• REQUIREMENT: What lines below include the word "buttons"? Copy each one.

*** Opening GIVEN RECORDS ***

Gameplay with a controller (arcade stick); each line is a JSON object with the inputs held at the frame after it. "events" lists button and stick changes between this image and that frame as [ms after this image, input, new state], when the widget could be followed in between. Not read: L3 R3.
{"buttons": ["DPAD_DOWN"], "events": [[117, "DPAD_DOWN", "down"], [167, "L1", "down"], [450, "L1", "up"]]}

*** Closing GIVEN RECORDS ***
*** Opening GIVEN RECORDS ***

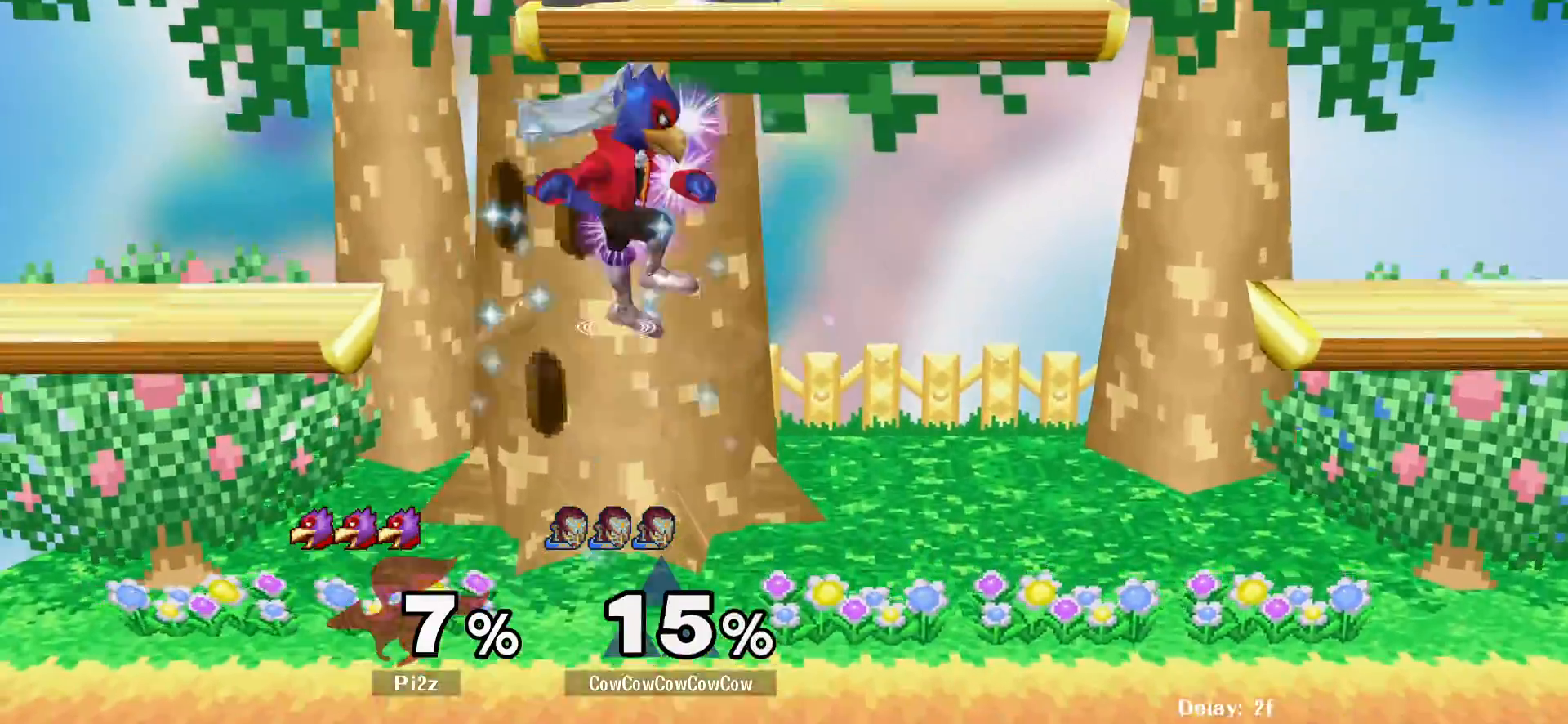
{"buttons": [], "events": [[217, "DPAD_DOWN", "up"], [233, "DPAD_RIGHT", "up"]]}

*** Closing GIVEN RECORDS ***

• RESPONSE TO THE TASK:
{"buttons": ["DPAD_DOWN"], "events": [[117, "DPAD_DOWN", "down"], [167, "L1", "down"], [450, "L1", "up"]]}
{"buttons": [], "events": [[217, "DPAD_DOWN", "up"], [233, "DPAD_RIGHT", "up"]]}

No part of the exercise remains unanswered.